‘Birds aren’t like us, you know. They don’t go beyond.’
Gil moves the crumpled bird between his hands like he’s testing its weight or something. There’s hardly anything to it though, just a bundle of blue feathers, a pair of spindly legs.
‘Why would it do that?’ I ask, not looking at the little body. ‘Why would it fly into your shutters?’
‘She could be sending a sign.’
‘She as in …’
Gil glances at Brook, who’s looking from Gil to me and back again.
‘Dot.’
I tell Gil I didn’t know Dot sent signs. The Books don’t say anything about it.
‘If you think that, you haven’t read your Books properly. Book of Communication, Chapter 6,Verse 6: “Dot loves talking with her creations”.’
All sleepy, Fern goes, ‘That just means us talking to Dot in the gazebo.’
Gil sort of chuckles then, like he can’t believe Fern said that, let alone thought it to begin with.
‘Do you really think she’d ask us to talk to her and never say anything back?’
I totally see Gil’s point.
Dot’s kind. She loves us. It makes complete sense for her to talk to us when you think about it that way. And if she uses signs to do it, well, that’s her prerogative. She created us, she can do what she wants.
‘Okay,’ I say. ‘It’s a sign. So what does it mean?’
Gil stands up. He looks hard at me and says, ‘It’s a wren.’
He tosses the little feathered body and it lands on the fire, making the flames flare and spit. I give this small, sharp scream. I don’t know if it’s because Gil said the bird was a wren, or because he just threw it into the fire. Both, I guess.

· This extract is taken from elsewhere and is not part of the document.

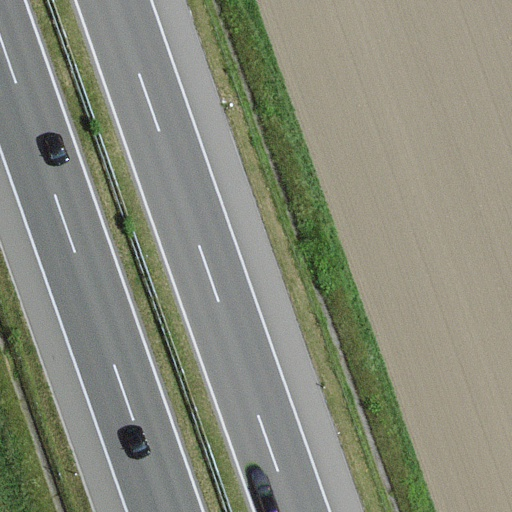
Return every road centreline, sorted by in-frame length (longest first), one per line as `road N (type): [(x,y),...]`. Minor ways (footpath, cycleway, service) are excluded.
road 1 (motorway): [(293,511),(114,0)]
road 2 (motorway): [(0,37),(165,511)]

For some prenormal reason, I kind of feel Gil’s just hurt me, not the bird. Plus, I’m suddenly getting this picture in my head. Flames. Flames accompanied by a huge, roaring whoosh and a tight sort of feeling in my chest.
‘Wren?’ says Gil. He’s sitting down again now, next to Fern, who already has her head in his lap.
Blaze is kind of hovering on the edge of things, still on the path, not quite a part of the group even though he’s been standing there the whole time.
And me? I’m on the top step, as far away from the bonfire as I can get. Gil tells me to come down but I don’t want to, not with the flames hissing around the broken bird and that picture in my head.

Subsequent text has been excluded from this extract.